# 2008 Roubaix Expert Triple vs. Expert Compact Geometry??



## MCF (Oct 12, 2006)

Looking at the numbers on the Specialzed website, I don't see any difference in geometry between the 2008 Roubaix Expert Triple and the 2008 Expert Compact. Can someone explain the difference to me? Thanks!


----------



## armadillo (Nov 23, 2005)

One has a Triple crankset the other has a Compact crankset. Otherwise same bike.


----------



## MCF (Oct 12, 2006)

*Thanks...again, forgive me...*



armadillo said:


> One has a Triple crankset the other has a Compact crankset. Otherwise same bike.


I know what a triple crankset is obviously (3 rings)...is the only difference between a triple crankset and a compact crankset 3 rings vs. 2 rings? Both 175mm crank arm length (for 64cm size)? In all the rides I have done in the past 6 months, I have never used my granny gear so if that is the only difference, I could consider the Expert Triple and both Expert Compacts for my next bike.....


----------



## armadillo (Nov 23, 2005)

Supplied entries:
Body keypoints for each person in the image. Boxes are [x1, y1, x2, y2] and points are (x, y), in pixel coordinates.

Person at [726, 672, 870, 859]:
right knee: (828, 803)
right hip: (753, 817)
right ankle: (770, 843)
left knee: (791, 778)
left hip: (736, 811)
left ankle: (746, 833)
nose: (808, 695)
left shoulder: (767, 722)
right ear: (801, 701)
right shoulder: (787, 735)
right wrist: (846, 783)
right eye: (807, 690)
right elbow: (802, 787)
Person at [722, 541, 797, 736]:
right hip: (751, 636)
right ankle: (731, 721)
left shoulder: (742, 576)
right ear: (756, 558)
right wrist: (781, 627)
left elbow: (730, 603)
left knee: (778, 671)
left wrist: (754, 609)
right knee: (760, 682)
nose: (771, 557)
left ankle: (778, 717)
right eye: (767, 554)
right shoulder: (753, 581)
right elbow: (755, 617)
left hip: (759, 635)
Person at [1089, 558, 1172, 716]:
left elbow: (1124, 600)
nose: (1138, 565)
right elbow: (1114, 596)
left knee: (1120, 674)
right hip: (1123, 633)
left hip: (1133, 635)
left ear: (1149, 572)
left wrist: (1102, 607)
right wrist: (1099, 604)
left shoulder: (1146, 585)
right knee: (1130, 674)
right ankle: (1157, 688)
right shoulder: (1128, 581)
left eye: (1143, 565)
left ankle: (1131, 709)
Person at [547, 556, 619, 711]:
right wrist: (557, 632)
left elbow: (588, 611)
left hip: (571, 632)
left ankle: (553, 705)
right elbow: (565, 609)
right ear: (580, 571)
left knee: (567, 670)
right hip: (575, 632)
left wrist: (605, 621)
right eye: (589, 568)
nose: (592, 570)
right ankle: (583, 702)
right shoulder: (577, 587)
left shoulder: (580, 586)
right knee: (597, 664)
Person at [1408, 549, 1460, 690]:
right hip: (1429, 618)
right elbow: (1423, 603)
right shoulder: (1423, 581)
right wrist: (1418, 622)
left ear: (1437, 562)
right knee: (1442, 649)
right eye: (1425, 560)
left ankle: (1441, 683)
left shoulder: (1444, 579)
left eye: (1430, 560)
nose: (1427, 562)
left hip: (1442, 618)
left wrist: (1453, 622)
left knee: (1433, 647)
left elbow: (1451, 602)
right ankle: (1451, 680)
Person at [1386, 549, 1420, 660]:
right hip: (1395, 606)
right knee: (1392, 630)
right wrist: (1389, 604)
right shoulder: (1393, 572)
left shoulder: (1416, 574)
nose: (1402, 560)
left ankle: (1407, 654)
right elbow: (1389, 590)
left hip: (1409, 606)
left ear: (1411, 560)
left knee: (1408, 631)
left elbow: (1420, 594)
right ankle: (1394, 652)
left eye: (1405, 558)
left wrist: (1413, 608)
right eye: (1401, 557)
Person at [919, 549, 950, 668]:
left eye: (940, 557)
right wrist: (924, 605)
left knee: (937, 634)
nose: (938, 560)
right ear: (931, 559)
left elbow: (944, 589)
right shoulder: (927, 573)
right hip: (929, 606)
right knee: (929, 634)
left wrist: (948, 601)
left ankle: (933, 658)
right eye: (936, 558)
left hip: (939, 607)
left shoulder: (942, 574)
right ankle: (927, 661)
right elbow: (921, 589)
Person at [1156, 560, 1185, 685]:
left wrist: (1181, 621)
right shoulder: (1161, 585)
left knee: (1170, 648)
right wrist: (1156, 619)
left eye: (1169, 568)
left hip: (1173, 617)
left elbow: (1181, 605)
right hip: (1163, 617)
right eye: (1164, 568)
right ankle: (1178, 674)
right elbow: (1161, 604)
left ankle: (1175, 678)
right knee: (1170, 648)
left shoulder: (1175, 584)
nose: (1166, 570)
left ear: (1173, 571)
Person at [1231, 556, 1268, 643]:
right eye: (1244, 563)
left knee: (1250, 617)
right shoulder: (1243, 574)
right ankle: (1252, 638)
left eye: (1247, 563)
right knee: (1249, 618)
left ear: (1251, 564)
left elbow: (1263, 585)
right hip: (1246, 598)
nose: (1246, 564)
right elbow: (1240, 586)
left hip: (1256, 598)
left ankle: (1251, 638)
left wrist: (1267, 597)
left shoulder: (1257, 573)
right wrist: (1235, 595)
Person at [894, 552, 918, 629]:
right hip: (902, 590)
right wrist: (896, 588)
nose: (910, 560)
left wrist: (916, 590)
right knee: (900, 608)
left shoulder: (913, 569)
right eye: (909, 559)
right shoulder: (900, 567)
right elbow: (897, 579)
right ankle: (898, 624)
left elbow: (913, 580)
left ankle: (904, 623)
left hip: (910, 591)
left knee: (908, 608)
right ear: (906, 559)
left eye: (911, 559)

Goal of the exercise:
In the Roubaix forum thread, why does MCF say the Expert Triple and both Expert Compacts could be considered for the next bike?

Result of the task:
MCF has never used the granny gear in any ride over the past six months. If the only difference between the cranksets is three rings versus two, the extra ring on the triple wouldn't matter, so either model would work.